Radon is a deadly gas and the second leading cause of lung cancer in the United States. Finding out whether you have high levels of radon in the home is one of the best things you can do for the health and safety of your family. The following information will help you understand what radon is, how to know if you’re at risk, and what to do about high levels of radon.
What is Radon?
Radon is a radioactive gas that is difficult to detect because it is colorless and odorless. Radon naturally forms from the breakdown of radioactive elements in the soil. It seeps up through the ground and into your home, entering your basement or lower level via wall or foundation cracks. Radon can also seep into a home through cracks and gaps around construction joints or loose-fitting pipes.
Why is Radon in the Home Dangerous?
Exposure to elevated levels of radon causes lung cancer. It’s estimated that more than 21,000 people in the United States die every year from lung cancer caused by radon gas. Everyone in your home is at risk when levels are high. It should be noted, though, that young children, elderly people, and anyone with an already compromised immune system are at higher risk of health issues due to radon.
Any Area Can be a Source of Radon in Your Home
A common misconception is that certain parts of the country are more at risk than others. While all regions vary in terms of radon levels, radon can exist anywhere, though its prevalence depends on variables like atmospheric conditions and soil composition. The best way to protect yourself is to get your home tested.
Test Your Home
DIY radon tests are sold online and in local hardware stores, however, it’s not recommended that you test for radon on your own.
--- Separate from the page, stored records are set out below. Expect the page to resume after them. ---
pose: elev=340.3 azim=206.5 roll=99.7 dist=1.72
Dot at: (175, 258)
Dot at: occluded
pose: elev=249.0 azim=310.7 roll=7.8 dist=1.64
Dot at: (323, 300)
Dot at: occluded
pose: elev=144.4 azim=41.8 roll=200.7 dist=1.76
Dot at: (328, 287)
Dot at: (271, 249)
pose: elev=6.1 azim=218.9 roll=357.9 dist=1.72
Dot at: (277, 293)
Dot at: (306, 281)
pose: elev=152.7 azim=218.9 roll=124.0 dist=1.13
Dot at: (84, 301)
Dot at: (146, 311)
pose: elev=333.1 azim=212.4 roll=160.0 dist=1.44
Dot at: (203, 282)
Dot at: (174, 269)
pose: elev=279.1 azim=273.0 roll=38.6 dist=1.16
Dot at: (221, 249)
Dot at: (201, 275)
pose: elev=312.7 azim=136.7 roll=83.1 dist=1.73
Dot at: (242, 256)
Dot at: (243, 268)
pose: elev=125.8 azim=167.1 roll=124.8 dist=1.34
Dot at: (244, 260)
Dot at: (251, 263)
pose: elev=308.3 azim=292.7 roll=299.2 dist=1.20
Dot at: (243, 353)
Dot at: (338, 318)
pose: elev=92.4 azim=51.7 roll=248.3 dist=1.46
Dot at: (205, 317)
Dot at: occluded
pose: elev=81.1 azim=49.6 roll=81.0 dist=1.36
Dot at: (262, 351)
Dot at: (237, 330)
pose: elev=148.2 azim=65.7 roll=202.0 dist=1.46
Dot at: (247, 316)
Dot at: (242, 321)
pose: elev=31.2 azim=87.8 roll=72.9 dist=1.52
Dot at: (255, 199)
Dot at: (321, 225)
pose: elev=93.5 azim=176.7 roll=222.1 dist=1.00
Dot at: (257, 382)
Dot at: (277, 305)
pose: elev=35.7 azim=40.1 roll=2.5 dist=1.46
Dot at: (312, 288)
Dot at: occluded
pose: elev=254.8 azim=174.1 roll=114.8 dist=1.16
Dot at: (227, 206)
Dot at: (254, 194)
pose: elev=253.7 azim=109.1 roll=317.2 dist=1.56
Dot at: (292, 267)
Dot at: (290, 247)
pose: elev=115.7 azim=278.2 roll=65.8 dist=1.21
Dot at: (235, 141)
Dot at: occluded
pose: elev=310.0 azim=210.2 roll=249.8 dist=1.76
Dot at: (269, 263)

Inaccurate results are common when using a store-bought radon test. You might not seal the house properly or you may not test for the correct amount of time. Your best option is to call in a radon expert to perform the testing for you. A professional has the experience and knowledge to accurately administer and interpret test results.
Getting Rid of Radon in the Home
If testing reveals high levels of radon gas, the next step is reducing radon in the home. A mitigation expert will design a system to accomplish this. These systems continuously vent radon from your living spaces. Your professional will also seal up walls and foundation cracks to prevent radon from cycling back into the house and accumulating to unsafe levels.